> **ASSIGNMENT**
Please tally the lines in the data below that include the string "elbow", and reply with only the total.

▼

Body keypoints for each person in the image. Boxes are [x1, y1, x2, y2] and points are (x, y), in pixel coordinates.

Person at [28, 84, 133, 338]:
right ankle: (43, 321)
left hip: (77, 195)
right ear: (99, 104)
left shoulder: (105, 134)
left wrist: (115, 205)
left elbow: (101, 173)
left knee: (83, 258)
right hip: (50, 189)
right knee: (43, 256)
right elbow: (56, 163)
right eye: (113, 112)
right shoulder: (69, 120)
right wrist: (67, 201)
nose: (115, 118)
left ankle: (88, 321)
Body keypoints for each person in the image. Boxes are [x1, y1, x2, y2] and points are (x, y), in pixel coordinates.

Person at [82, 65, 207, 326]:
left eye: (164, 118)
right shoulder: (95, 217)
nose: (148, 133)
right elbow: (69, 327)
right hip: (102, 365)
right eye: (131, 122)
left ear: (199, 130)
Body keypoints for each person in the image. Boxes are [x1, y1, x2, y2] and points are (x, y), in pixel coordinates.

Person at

▲
▼

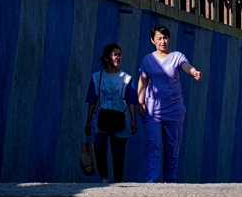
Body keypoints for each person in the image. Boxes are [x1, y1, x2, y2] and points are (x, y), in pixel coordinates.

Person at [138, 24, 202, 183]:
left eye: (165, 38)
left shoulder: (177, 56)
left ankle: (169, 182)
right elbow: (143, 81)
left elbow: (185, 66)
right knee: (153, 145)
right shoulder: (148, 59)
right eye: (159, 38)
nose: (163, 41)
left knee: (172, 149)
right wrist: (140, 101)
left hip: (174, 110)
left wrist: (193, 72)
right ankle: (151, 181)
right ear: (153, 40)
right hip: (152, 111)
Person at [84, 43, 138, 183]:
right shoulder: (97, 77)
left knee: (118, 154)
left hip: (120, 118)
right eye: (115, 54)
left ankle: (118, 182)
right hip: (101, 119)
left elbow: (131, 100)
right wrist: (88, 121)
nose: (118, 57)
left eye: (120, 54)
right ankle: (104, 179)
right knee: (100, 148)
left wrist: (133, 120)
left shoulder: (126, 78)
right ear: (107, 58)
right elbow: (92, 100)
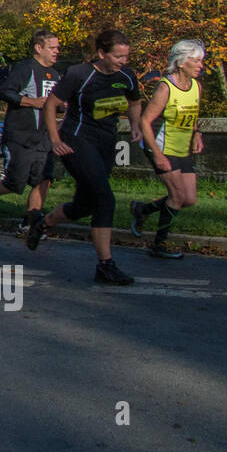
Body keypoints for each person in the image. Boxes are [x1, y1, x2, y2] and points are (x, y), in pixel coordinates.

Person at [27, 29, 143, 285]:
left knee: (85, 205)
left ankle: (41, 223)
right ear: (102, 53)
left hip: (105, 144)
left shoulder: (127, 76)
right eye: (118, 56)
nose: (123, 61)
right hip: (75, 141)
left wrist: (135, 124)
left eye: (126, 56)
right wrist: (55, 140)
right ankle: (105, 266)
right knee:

▲

> **RESPONSE TO THIS EXERCISE**
7